Das hängt vom vorhandenen Laub ab. Das große Laub meines Kugel-Trompetenbaums macht DN50 problemlos dicht - insbesondere im Herbst, wenn die Blätter nicht mehr so biegsam sind. Gott sei dank steht der nicht direkt am Teich. Druck durch höher stehendes Wasser wäre bei mir ein Problem - 10cm mehr und es steht schon in der Küche


----------



## Digicat (13. Juli 2010)

*AW: Einstellbarer Regen-Teichüberlauf*

Servus Heiko

Laub ist kein Problem .... ausser einer Weide steht nix um den Teich und nicht mal am Grundstück ... ich bin Baumlos  ... naja, nagut einen habe ich gepflanzt, einen Zierapfelbaum 



 
Die Wacholderdrossel sitzt am Zierapfelbaum (2006 ... noch am alten Schwimmteich)

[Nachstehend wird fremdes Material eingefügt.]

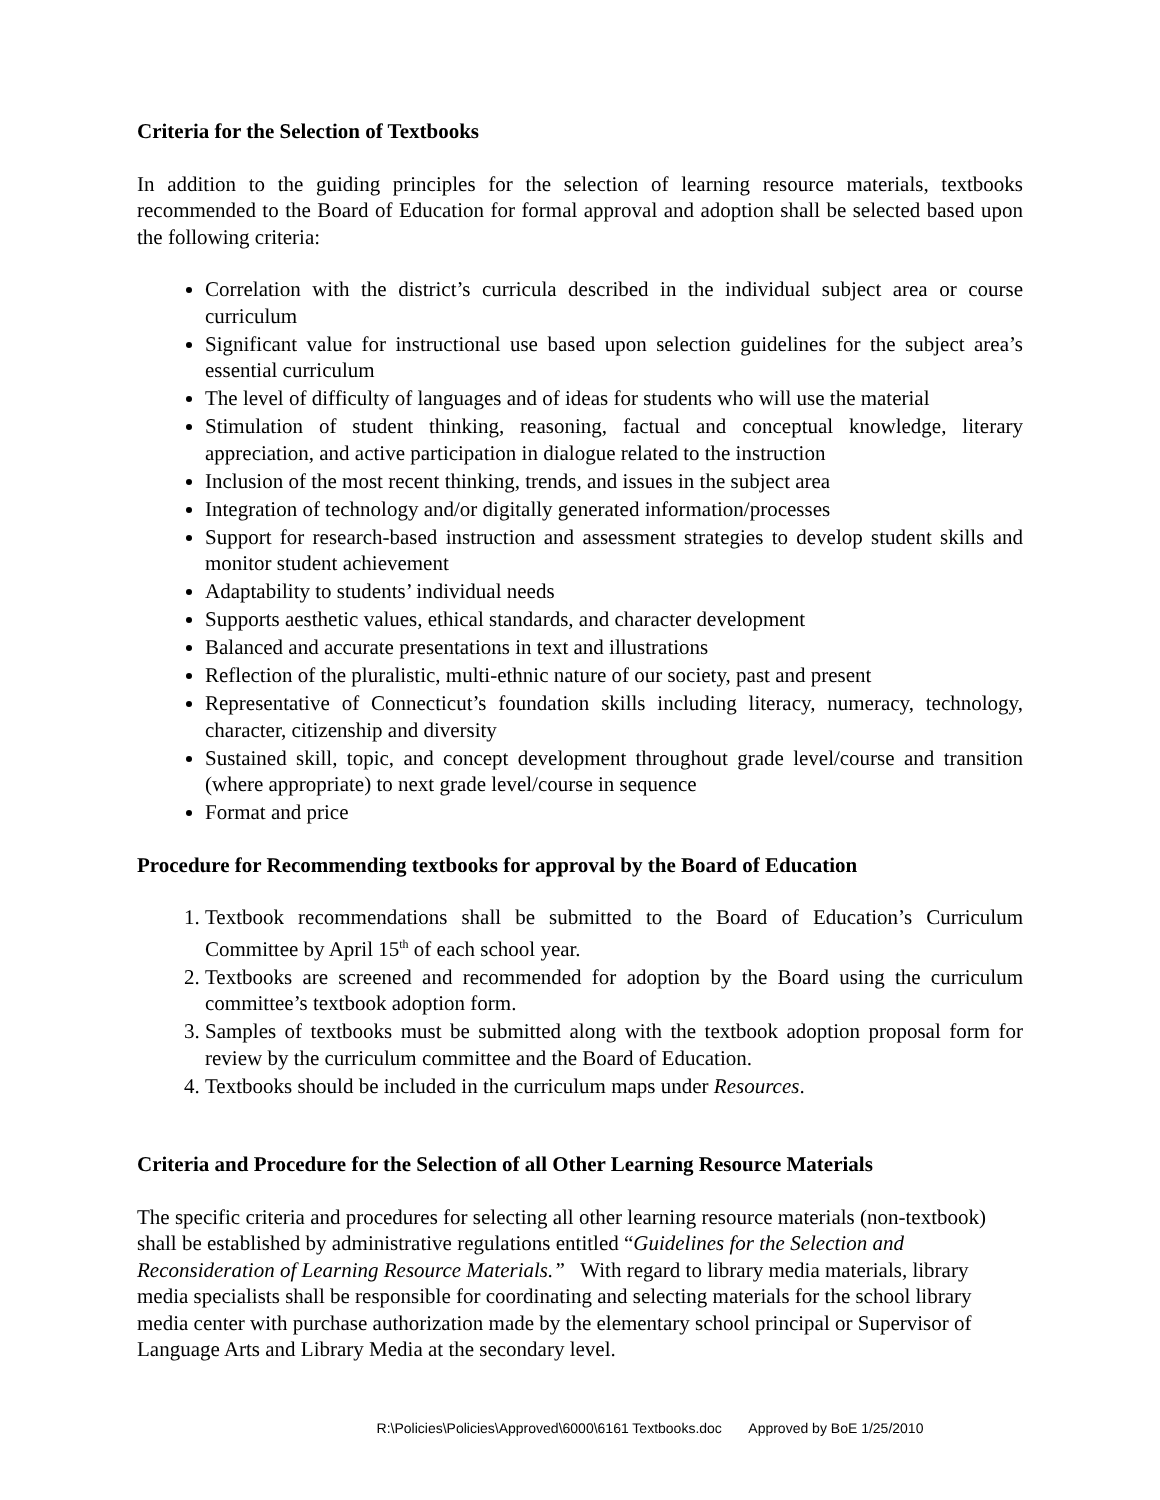Criteria for the Selection of Textbooks
In addition to the guiding principles for the selection of learning resource materials, textbooks recommended to the Board of Education for formal approval and adoption shall be selected based upon the following criteria:
Correlation with the district’s curricula described in the individual subject area or course curriculum
Significant value for instructional use based upon selection guidelines for the subject area’s essential curriculum
The level of difficulty of languages and of ideas for students who will use the material
Stimulation of student thinking, reasoning, factual and conceptual knowledge, literary appreciation, and active participation in dialogue related to the instruction
Inclusion of the most recent thinking, trends, and issues in the subject area
Integration of technology and/or digitally generated information/processes
Support for research-based instruction and assessment strategies to develop student skills and monitor student achievement
Adaptability to students’ individual needs
Supports aesthetic values, ethical standards, and character development
Balanced and accurate presentations in text and illustrations
Reflection of the pluralistic, multi-ethnic nature of our society, past and present
Representative of Connecticut’s foundation skills including literacy, numeracy, technology, character, citizenship and diversity
Sustained skill, topic, and concept development throughout grade level/course and transition (where appropriate) to next grade level/course in sequence
Format and price
Procedure for Recommending textbooks for approval by the Board of Education
1. Textbook recommendations shall be submitted to the Board of Education’s Curriculum Committee by April 15<sup>th</sup> of each school year.
2. Textbooks are screened and recommended for adoption by the Board using the curriculum committee’s textbook adoption form.
3. Samples of textbooks must be submitted along with the textbook adoption proposal form for review by the curriculum committee and the Board of Education.
4. Textbooks should be included in the curriculum maps under Resources.
Criteria and Procedure for the Selection of all Other Learning Resource Materials
The specific criteria and procedures for selecting all other learning resource materials (non-textbook) shall be established by administrative regulations entitled “Guidelines for the Selection and Reconsideration of Learning Resource Materials.” With regard to library media materials, library media specialists shall be responsible for coordinating and selecting materials for the school library media center with purchase authorization made by the elementary school principal or Supervisor of Language Arts and Library Media at the secondary level.
R:\Policies\Policies\Approved\6000\6161 Textbooks.doc Approved by BoE 1/25/2010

Und ... bei mir reichen auch 10cm und es steht wie bei Dir in der Küche, wenn es nicht schon durch den Kellerabgang abfließt


----------



## heiko_243 (13. Juli 2010)

*AW: Einstellbarer Regen-Teichüberlauf*

Hallo Helmut,



> Und ... bei mir reichen auch 10cm und es steht wie bei Dir in der Küche, wenn es nicht schon durch den Kellerabgang abfließt


Klingt sehr ähnlich - bei mir ist die Folie ja schon direkt an der Hauswand angeklebt - bei einem Versagen des Überlaufs wären als erstes die Ansaugung der Wärmepumpe betroffen und dann Keller und Küche :shock
Daher neige ich bei diesem Thema zur Übervorsicht 
Sanft auslaufende Ufer habe ich auch nicht und auslaufendes Teichwasser deckt die Hausversicherung nicht ab 

Gruß
Heiko


----------



## Digicat (13. Juli 2010)

*AW: Einstellbarer Regen-Teichüberlauf*

Servus Heiko

Bei mir genauso 





5cm unter der gefließten Eingangsfläche steht das Teichwasser ... durch die Neigung der gefließten Fläche und einer kleinen (1,5cm) Stufe bei der Eingangstüre, werden es dann wohl die 10cm sein.


----------



## Joachim (13. Juli 2010)

*AW: Einstellbarer Regen-Teichüberlauf*

Hallo Helmut,

du hast doch in der Terasse nen Abflusgitter - bei halbwegs fachgerechter Neigung der Terasse sollte das dir doch die nasse Küche ersparen, oder? 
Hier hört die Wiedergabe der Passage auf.